## [Task instructions]
A word-for-word copy of the data, pictures excluded, is what this task asks for.

Saved data entries
════════════════

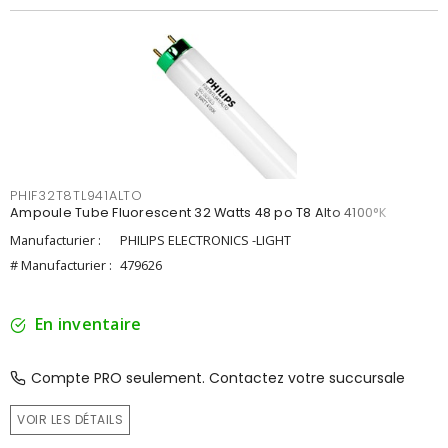
PHIF32T8TL941ALTO
Ampoule Tube Fluorescent 32 Watts 48 po T8 Alto 4100°K
Manufacturier :
PHILIPS ELECTRONICS -LIGHT
# Manufacturier :
479626
En inventaire
Compte PRO seulement. Contactez votre succursale
VOIR LES DÉTAILS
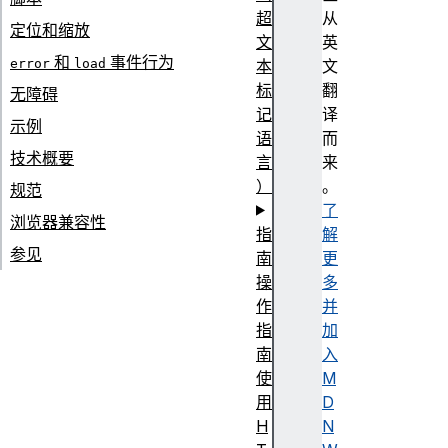
超
从
定位和缩放
文
英
和
事件行为
error
load
本
文
标
翻
无障碍
记
译
示例
语
而
技术概要
言
来
）
。
规范
了
浏览器兼容性
指
解
参见
南
更
操
多
作
并
指
加
南
入
使
M
用
D
H
N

════════════════

## [Result of the task]
PHIF32T8TL941ALTO
Ampoule Tube Fluorescent 32 Watts 48 po T8 Alto 4100°K
Manufacturier :
PHILIPS ELECTRONICS -LIGHT
# Manufacturier :
479626
En inventaire
Compte PRO seulement. Contactez votre succursale
VOIR LES DÉTAILS
超
从
定位和缩放
文
英
和
事件行为
error
load
本
文
标
翻
无障碍
记
译
示例
语
而
技术概要
言
来
）
。
规范
了
浏览器兼容性
指
解
参见
南
更
操
多
作
并
指
加
南
入
使
M
用
D
H
N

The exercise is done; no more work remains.